INSTRUCTIONS TO FOLLOW
Write out again everything from the line containing "Write a lens" down to the line containing "dist [0.002753, -0.001716]", including both of those lines.
┌─ EXERCISE MATERIAL
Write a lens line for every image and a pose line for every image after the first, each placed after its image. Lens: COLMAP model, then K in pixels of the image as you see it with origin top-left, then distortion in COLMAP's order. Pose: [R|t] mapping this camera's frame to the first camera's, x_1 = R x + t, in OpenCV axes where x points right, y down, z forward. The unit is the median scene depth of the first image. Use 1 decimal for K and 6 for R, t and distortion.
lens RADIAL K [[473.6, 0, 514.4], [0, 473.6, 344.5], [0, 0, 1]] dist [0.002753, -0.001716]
└─
┌─ EXERCISE MATERIAL
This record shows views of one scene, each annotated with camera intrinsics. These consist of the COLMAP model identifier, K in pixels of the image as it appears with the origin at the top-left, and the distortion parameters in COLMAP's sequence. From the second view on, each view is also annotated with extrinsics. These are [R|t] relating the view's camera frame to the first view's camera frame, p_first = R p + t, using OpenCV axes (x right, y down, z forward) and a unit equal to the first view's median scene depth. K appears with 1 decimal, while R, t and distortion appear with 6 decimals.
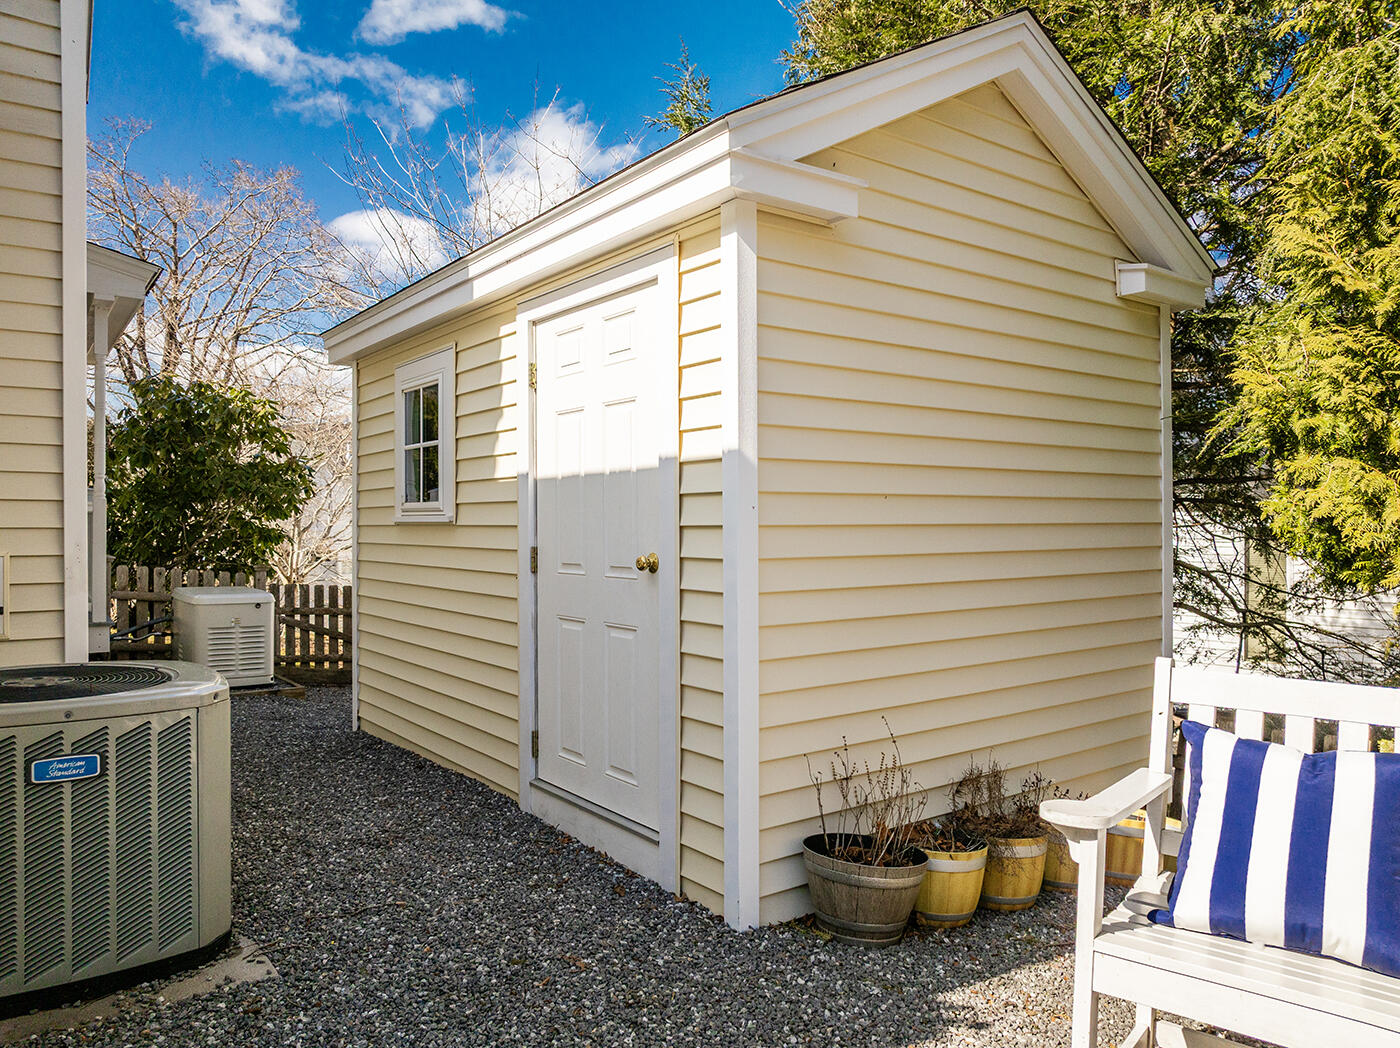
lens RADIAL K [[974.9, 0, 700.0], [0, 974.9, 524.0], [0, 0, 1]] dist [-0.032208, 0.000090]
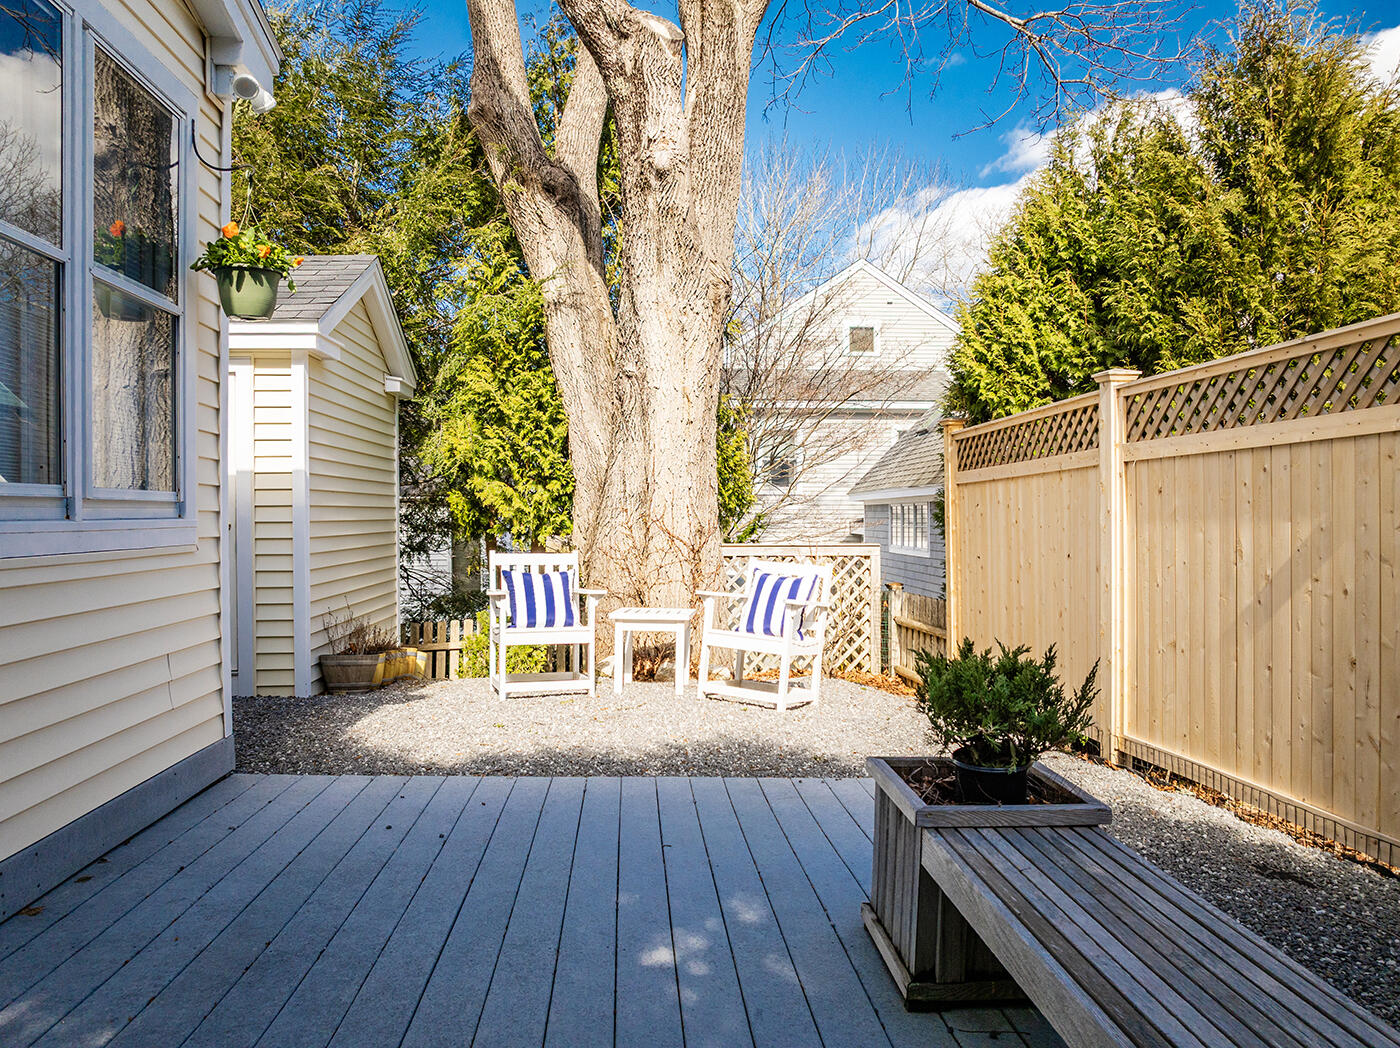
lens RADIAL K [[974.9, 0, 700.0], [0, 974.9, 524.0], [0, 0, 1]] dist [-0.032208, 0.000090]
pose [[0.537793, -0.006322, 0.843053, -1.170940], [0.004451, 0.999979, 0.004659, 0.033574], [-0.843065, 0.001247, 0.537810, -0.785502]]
└─
TASK RESPONSE
Write a lens line for every image and a pose line for every image after the first, each placed after its image. Lens: COLMAP model, then K in pixels of the image as you see it with origin top-left, then distortion in COLMAP's order. Pose: [R|t] mapping this camera's frame to the first camera's, x_1 = R x + t, in OpenCV axes where x points right, y down, z forward. The unit is the median scene depth of the first image. Use 1 decimal for K and 6 for R, t and distortion.
lens RADIAL K [[473.6, 0, 514.4], [0, 473.6, 344.5], [0, 0, 1]] dist [0.002753, -0.001716]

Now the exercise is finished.